- YOUR GOAL -
Write out the lines below exactly, beginning at the one with "left eye: (1119, 593)" and stopping after the one with "right back paw: (202, 344)"; the pictures are not copied.

- EXTRACTED ENTRIES -
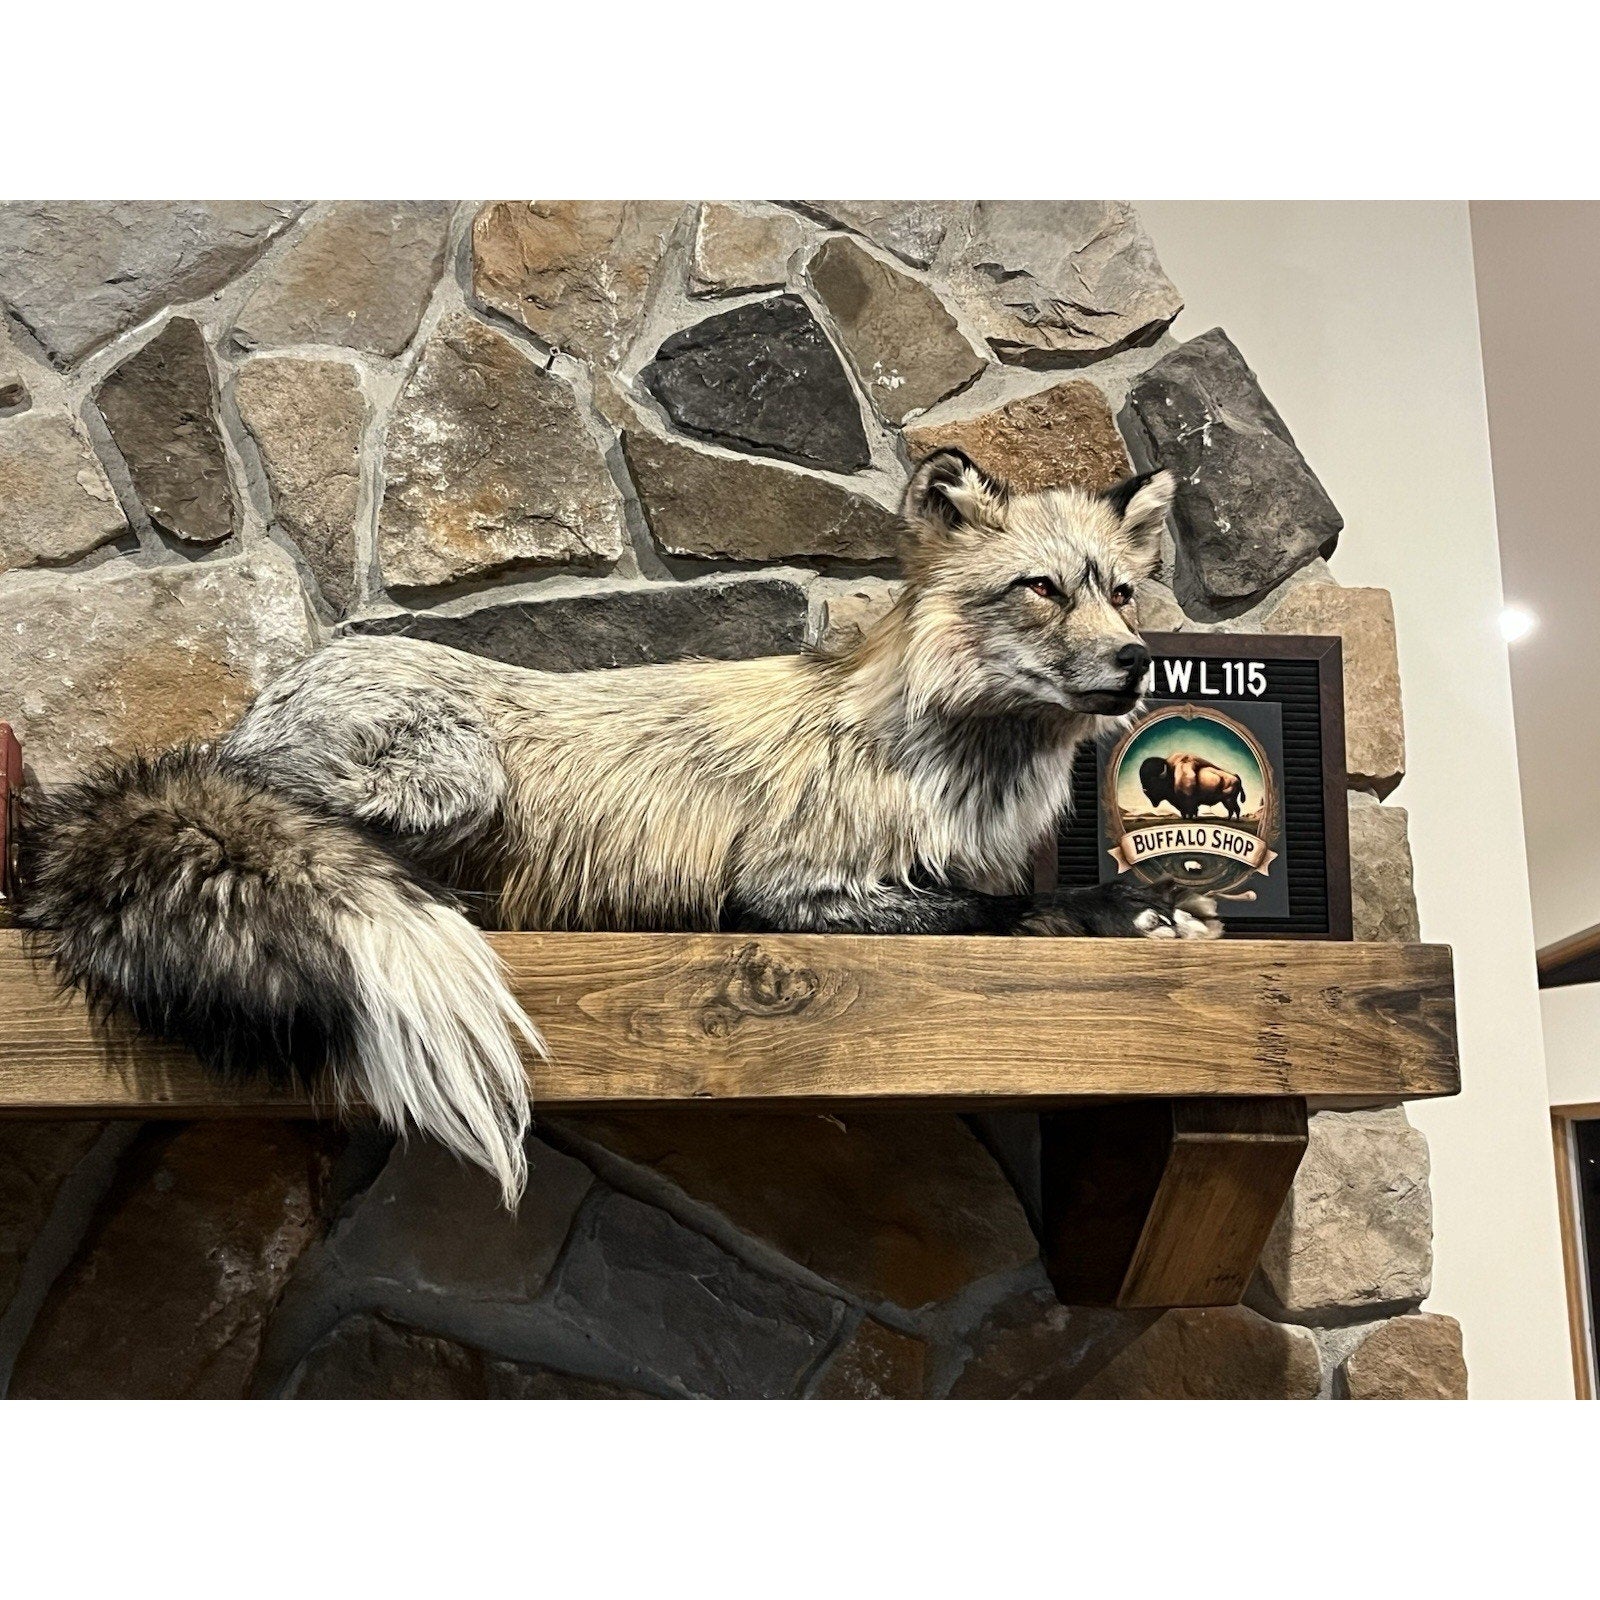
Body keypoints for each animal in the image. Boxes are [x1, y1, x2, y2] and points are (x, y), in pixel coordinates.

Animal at [16, 450, 1219, 1204]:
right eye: (1040, 589)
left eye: (1119, 593)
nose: (1136, 664)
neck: (946, 763)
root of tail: (244, 717)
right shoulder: (788, 889)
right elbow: (992, 906)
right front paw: (1119, 906)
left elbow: (1006, 891)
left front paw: (1153, 901)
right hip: (456, 775)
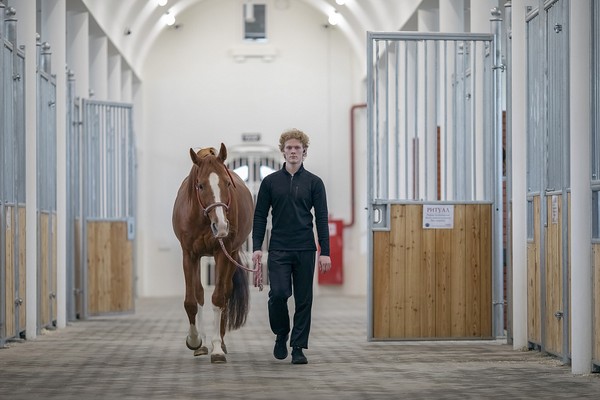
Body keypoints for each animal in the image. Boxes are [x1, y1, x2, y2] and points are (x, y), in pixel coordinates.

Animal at [171, 143, 253, 362]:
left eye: (227, 183)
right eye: (200, 185)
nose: (221, 226)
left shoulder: (222, 253)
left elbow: (218, 298)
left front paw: (217, 348)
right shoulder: (189, 254)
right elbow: (191, 301)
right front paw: (194, 341)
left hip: (232, 254)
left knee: (225, 292)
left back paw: (221, 342)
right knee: (199, 293)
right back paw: (202, 344)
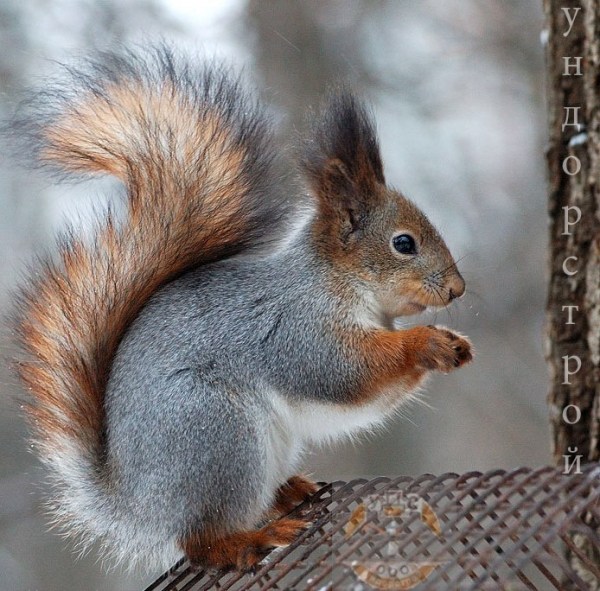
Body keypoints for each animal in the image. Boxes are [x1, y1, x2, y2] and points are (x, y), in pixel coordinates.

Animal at [14, 46, 472, 572]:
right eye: (404, 243)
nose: (458, 289)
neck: (338, 284)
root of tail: (136, 504)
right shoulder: (297, 330)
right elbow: (346, 373)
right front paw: (427, 342)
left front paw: (453, 343)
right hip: (219, 434)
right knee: (200, 542)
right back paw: (253, 538)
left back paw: (289, 493)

- SOLUTION TO THIS TASK -
left eye: (1119, 593)
nose: (1136, 664)
neck: (946, 763)
root of tail: (244, 717)
right shoulder: (788, 889)
right elbow: (992, 906)
right front paw: (1119, 906)
left elbow: (1006, 891)
left front paw: (1153, 901)
right hip: (456, 775)
Body keypoints for each animal in the image. Boxes are [x1, y1, x2, y2] and points are (x, y), in pixel coordinates.

Animal at [171, 143, 253, 362]:
left eye: (227, 183)
right eye: (200, 185)
nose: (221, 226)
left shoulder: (222, 253)
left elbow: (218, 298)
left front paw: (217, 348)
right shoulder: (189, 254)
right elbow: (191, 301)
right front paw: (194, 341)
left hip: (232, 254)
left knee: (225, 292)
left back paw: (221, 342)
right knee: (199, 293)
right back paw: (202, 344)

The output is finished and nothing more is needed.